Despite its period setting, Mad Men has never been a particularly old-fashioned show. Yet I find myself marking its passing with an antiquated desire to see it continue indefinitely. If there is no obvious ending, why force one at all? Couldn’t it spin on for years, like a whiskey-soaked CSI? All the crime scenes would be subjective; all the evidence emotional. Can’t we linger a while longer under the harsh fluorescent lights of a fast food restaurant with our surrogate friends, our pretend family? Like Don, I refuse to think rationally here. I want it all to stay unchanged. But in a few short months, he and I are likely to be taught the same hard lesson. The calendar doesn’t wait for us to get what we need, to make better decisions or to clean up our messes. The calendar doesn’t wait at all. And, unlike that infamous carousel, it never turns back to the beginning. The last page is about to be revealed.
 

Fjordson

Member

Pryce

Member
Andy makes great points in how television, even prestige dramas, need show to always have payoffs and for the plot to keep moving in one direction. Maybe it's the old tv person in me, but I feel like a lot of people get upset when one big thing doesn't happen in an episode. Or as he put it, TV shows nowdays can't glide along episode after episode like they used to.

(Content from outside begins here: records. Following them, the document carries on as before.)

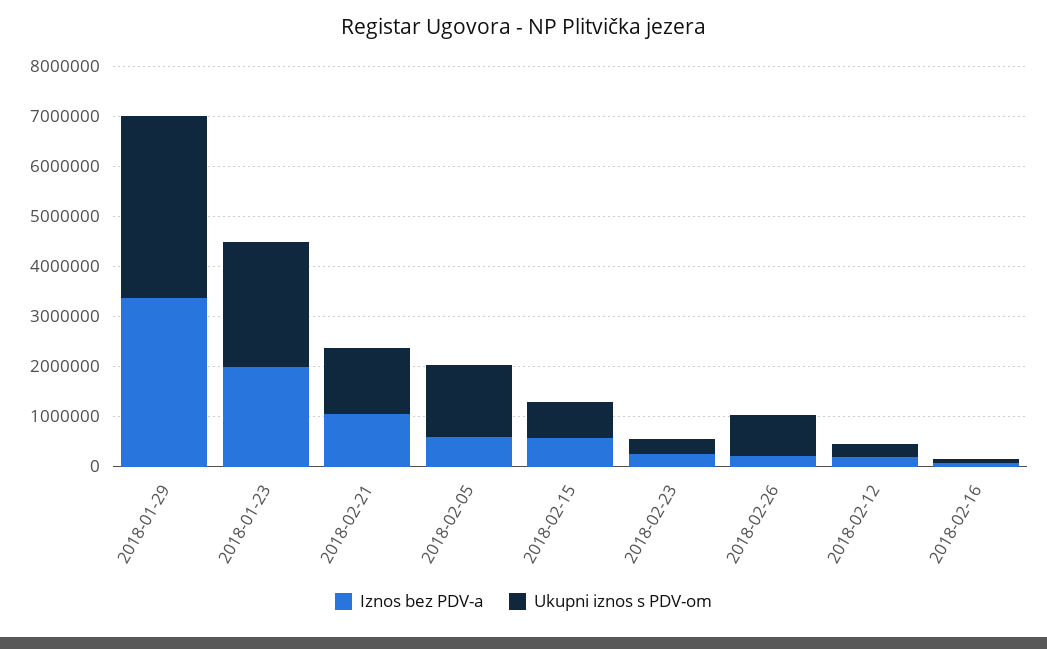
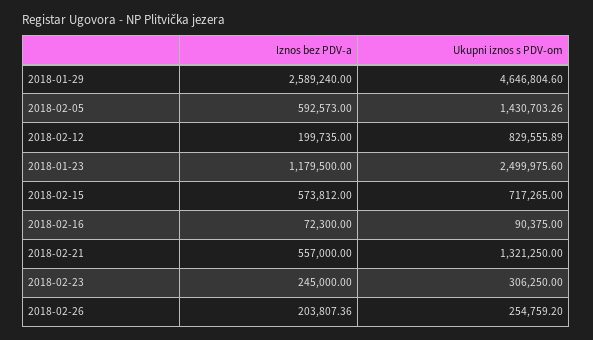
  {
    "Iznos bez PDV-a": {
-     "2018-01-29": 3400000,
+     "2018-01-29": 2589240,
-     "2018-01-23": 2000000,
+     "2018-01-23": 1179500,
-     "2018-02-21": 1000000,
+     "2018-02-21": 557000,
      "2018-02-05": 592573,
      "2018-02-15": 573812,
      "2018-02-23": 245000,
      "2018-02-26": 203807.36,
      "2018-02-12": 199735,
      "2018-02-16": 72300
    },
    "Ukupni iznos s PDV-om": {
-     "2018-01-29": 3600000,
+     "2018-01-29": 4646804.6,
      "2018-01-23": 2499975.6,
      "2018-02-21": 1321250,
      "2018-02-05": 1430703.26,
      "2018-02-15": 717265,
      "2018-02-23": 306250,
-     "2018-02-26": 800000,
+     "2018-02-26": 254759.2,
-     "2018-02-12": 200000,
+     "2018-02-12": 829555.89,
      "2018-02-16": 90375
    }
  }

The only show that I can't think of that takes its sweet time like Mad Men does is The Americans. And with that show, it's averaging like what, one million viewers per episode? If that?

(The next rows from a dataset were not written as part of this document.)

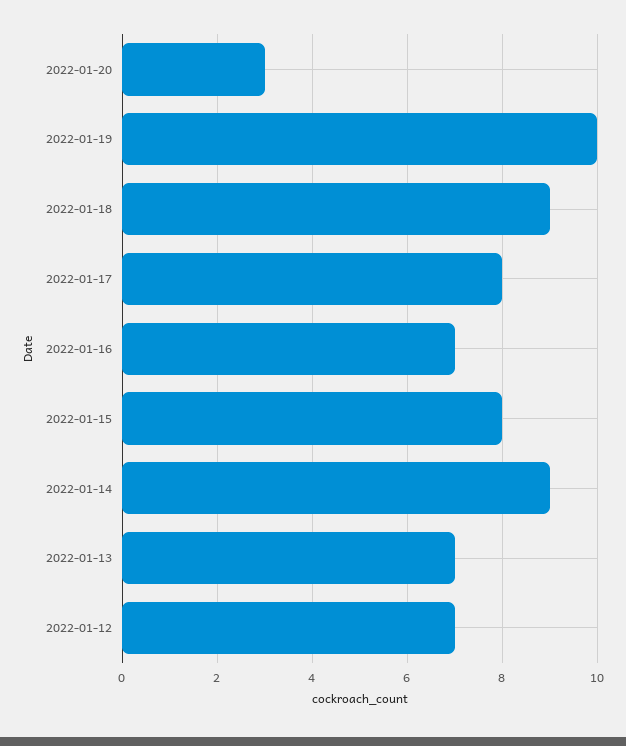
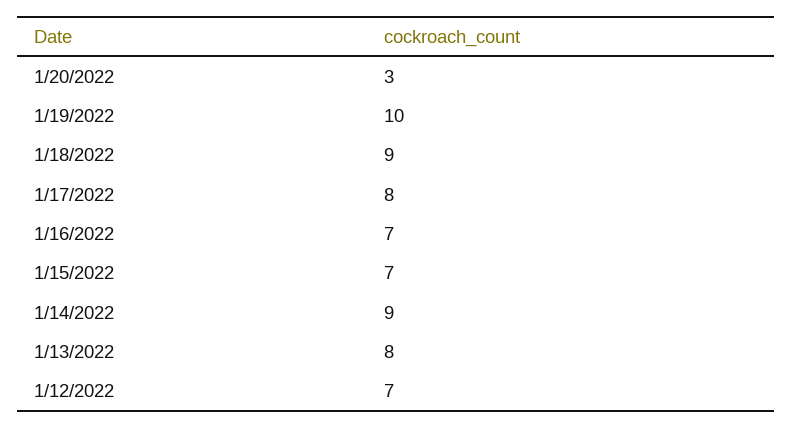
  {
    "2022-01-20": 3,
    "2022-01-19": 10,
    "2022-01-18": 9,
    "2022-01-17": 8,
    "2022-01-16": 7,
-   "2022-01-15": 8,
+   "2022-01-15": 7,
    "2022-01-14": 9,
-   "2022-01-13": 7,
+   "2022-01-13": 8,
    "2022-01-12": 7
  }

Shit, check The Walking Dead threads here. People are ready to throw the show away if a character doesn't die every three episodes it seems.
 
Just re-watched the first half of season 7 this week. Can't wait for the last seven episodes to start airing. One of the things that has bothered me about Mad Men however (and this is well known by fans) is that characters just suddenly vanish without a proper end to their story arc (Sal, Suzanne Farrell, Sylvia Rosen especially, who STILL lives in the same building as Draper).
 

Fjordson

Member
The only show that I can't think of that takes its sweet time like Mad Men does is The Americans. And with that show, it's averaging like what, one million viewers per episode? If that?
Even Americans has a bit more forward momentum to me. I'm only halfway through season 2 right now, but there's a decent amount of action and a sense of urgency that Mad Men doesn't have (or need). Great show, though.
 

Pryce

Member
Even Americans has a bit more forward momentum to me. I'm only halfway through season 2 right now, but there's a decent amount of action and a sense of urgency that Mad Men doesn't have (or need). Great show, though.

Season three (very slight spoiler):
S3 is the slowest of any season. S2 is pretty action packed if I remember.
 

Fjordson

Member
Season three (very slight spoiler):
S3 is the slowest of any season. S2 is pretty action packed if I remember.
Ah okay, interesting. Looking forward to it.

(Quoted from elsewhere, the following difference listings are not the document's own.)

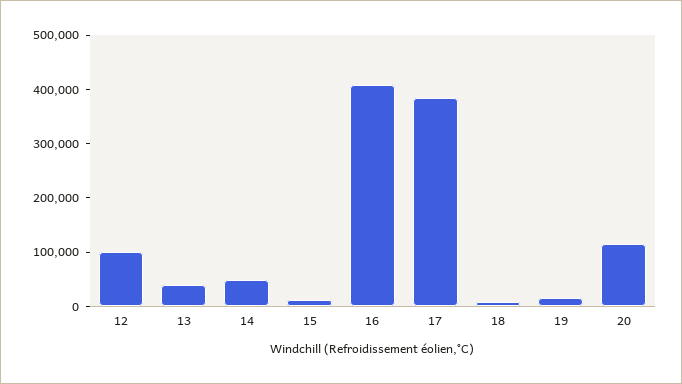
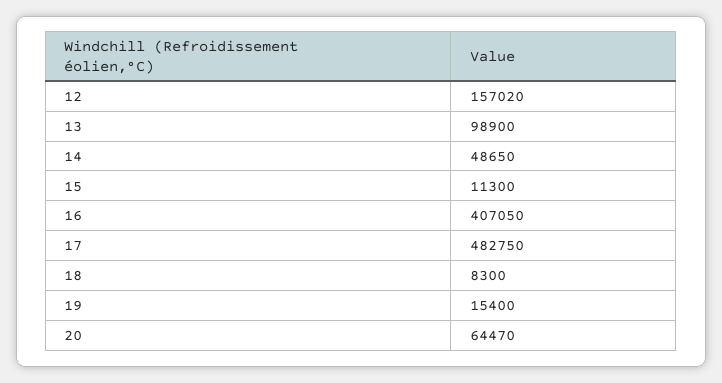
  {
-   "12": 100000,
+   "12": 157020,
-   "13": 40000,
+   "13": 98900,
    "14": 48650,
    "15": 11300,
    "16": 407050,
-   "17": 380000,
+   "17": 482750,
    "18": 8300,
    "19": 15400,
-   "20": 120000
+   "20": 64470
  }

I had never even heard of the show until like two months ago and started marathoning it on Amazon Prime. It's really good.
 

TwoDurans

"Never said I wasn't a hypocrite."
Is it wrong that I want the last scene to take place in 2010 where a 20 something is trying to explain Facebook to a 70 year old Don?
 

Linius

Member
Better Call Saul is just here, but I feel like that's also a show that moves really slowly without that much happening. I've already seen a couple of BB fans complain about how slow it is, they probably expected Saul to blow up someone every two episodes I guess.